Activation of Nesfatin‐1‐Containing Neurones in the Hypothalamus and Brainstem by Peripheral Administration of Anorectic Hormones and Suppression of Feeding via Central Nesfatin‐1 in Rats

Peripheral anorectic hormones, such as glucagon‐like peptide (GLP)‐1, cholecystokinin (CCK)‐8 and leptin, suppress food intake. The newly‐identified anorectic neuropeptide, nesfatin‐1, is synthesised in both peripheral tissues and the central nervous system, particularly by various nuclei in the hypothalamus and brainstem. In the present study, we examined the effects of i.p. administration of GLP‐1 and CCK‐8 and co‐administrations of GLP‐1 and leptin at subthreshold doses as confirmed by measurement of food intake, on nesfatin‐1‐immunoreactive (‐IR) neurones in the hypothalamus and brainstem of rats by Fos immunohistochemistry.

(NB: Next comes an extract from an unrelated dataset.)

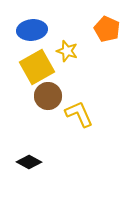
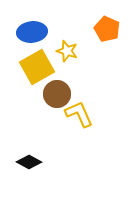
blue ellipse: moved 2 px down
brown circle: moved 9 px right, 2 px up
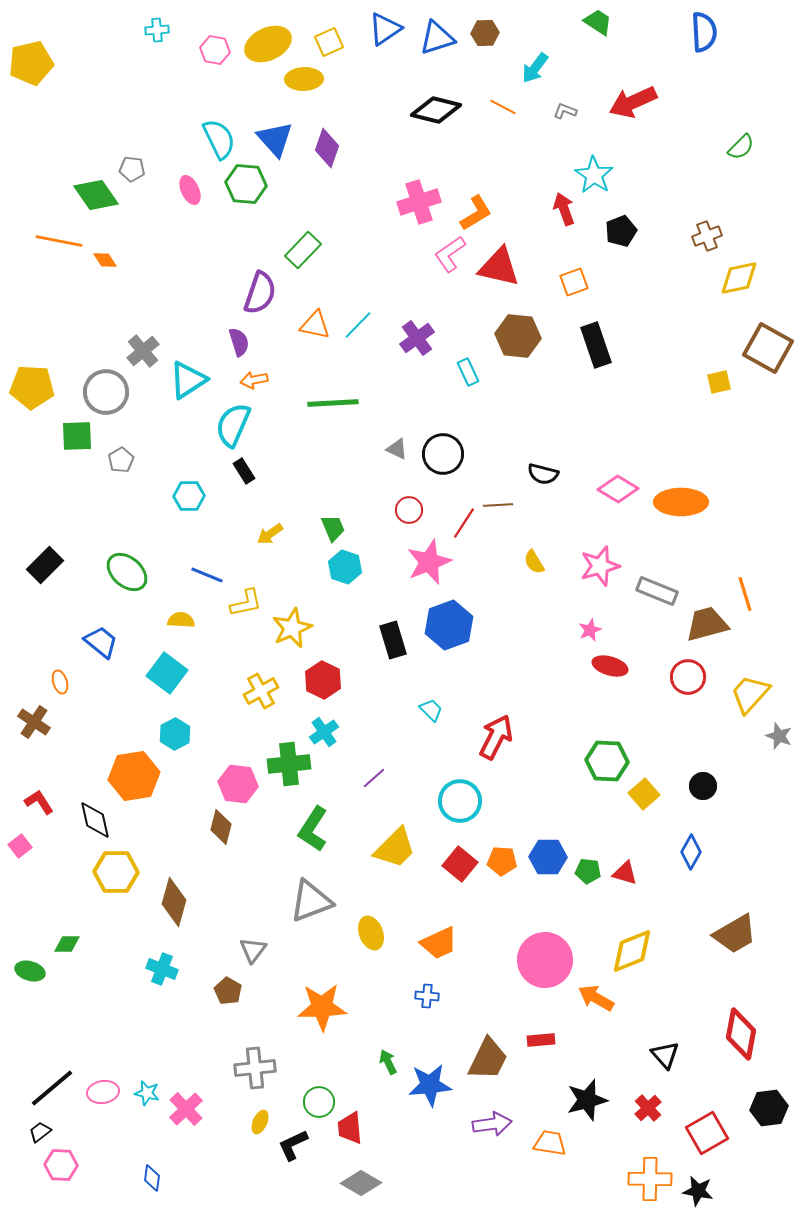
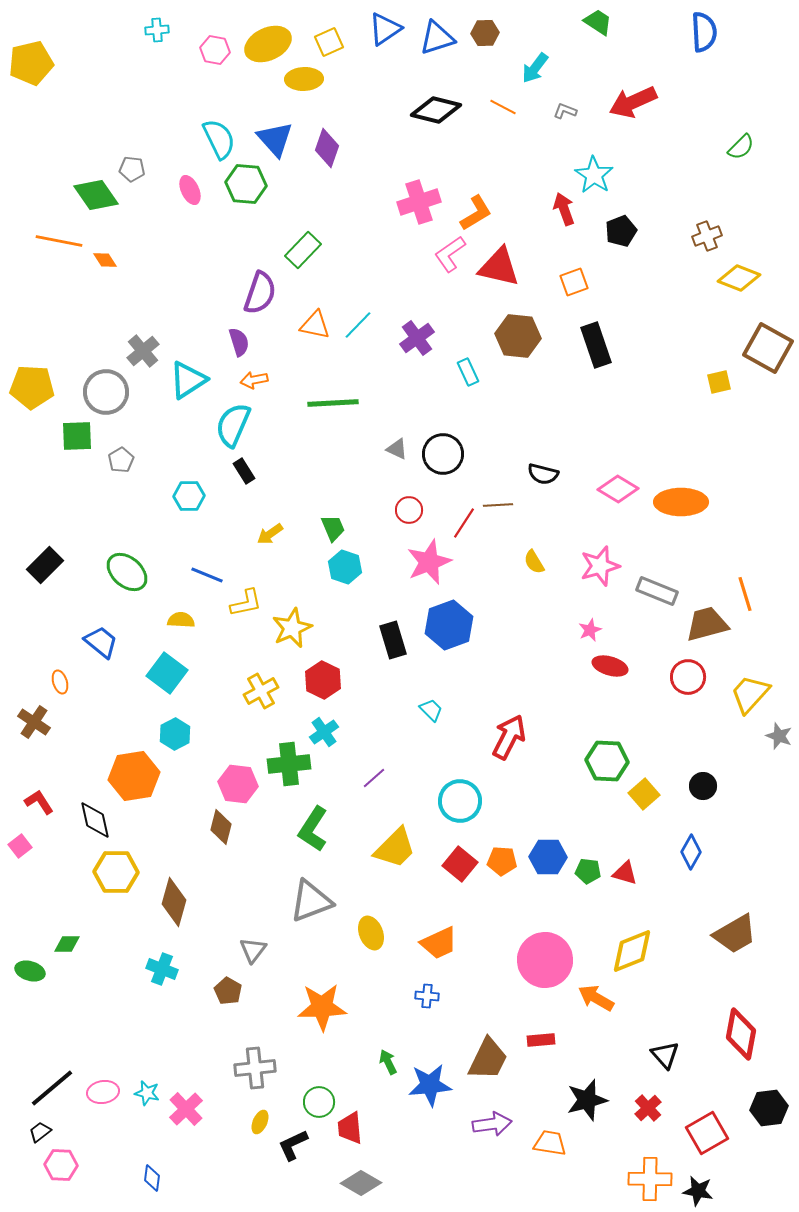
yellow diamond at (739, 278): rotated 33 degrees clockwise
red arrow at (496, 737): moved 13 px right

Intraperitoneal administration of GLP‐1 (100 μg/kg) caused significant increases in the number of nesfatin‐1‐IR neurones expressing Fos‐immunoreactivity in the supraoptic nucleus (SON), the area postrema (AP) and the nucleus tractus solitarii (NTS) but not in the paraventricular nucleus (PVN), the arcuate nucleus (ARC) or the lateral hypothalamic area (LHA). On the other hand, i.p. administration of CCK‐8 (50 μg/kg) resulted in marked increases in the number of nesfatin‐1‐IR neurones expressing Fos‐immunoreactivity in the SON, PVN, AP and NTS but not in the ARC or LHA. No differences in the percentage of nesfatin‐1‐IR neurones expressing Fos‐immunoreactivity in the nuclei of the hypothalamus and brainstem were observed between rats treated with saline, GLP‐1 (33 μg/kg) or leptin. However, co‐administration of GLP‐1 (33 μg/kg) and leptin resulted in significant increases in the number of nesfatin‐1‐IR neurones expressing Fos‐immunoreactivity in the AP and the NTS. Furthermore, decreased food intake induced by GLP‐1, CCK‐8 and leptin was attenuated significantly by pretreatment with i.c.v. administration of antisense nesfatin‐1. These results indicate that nesfatin‐1‐expressing neurones in the brainstem may play an important role in sensing peripheral levels of GLP‐1 and leptin in addition to CCK‐8, and also suppress food intake in rats.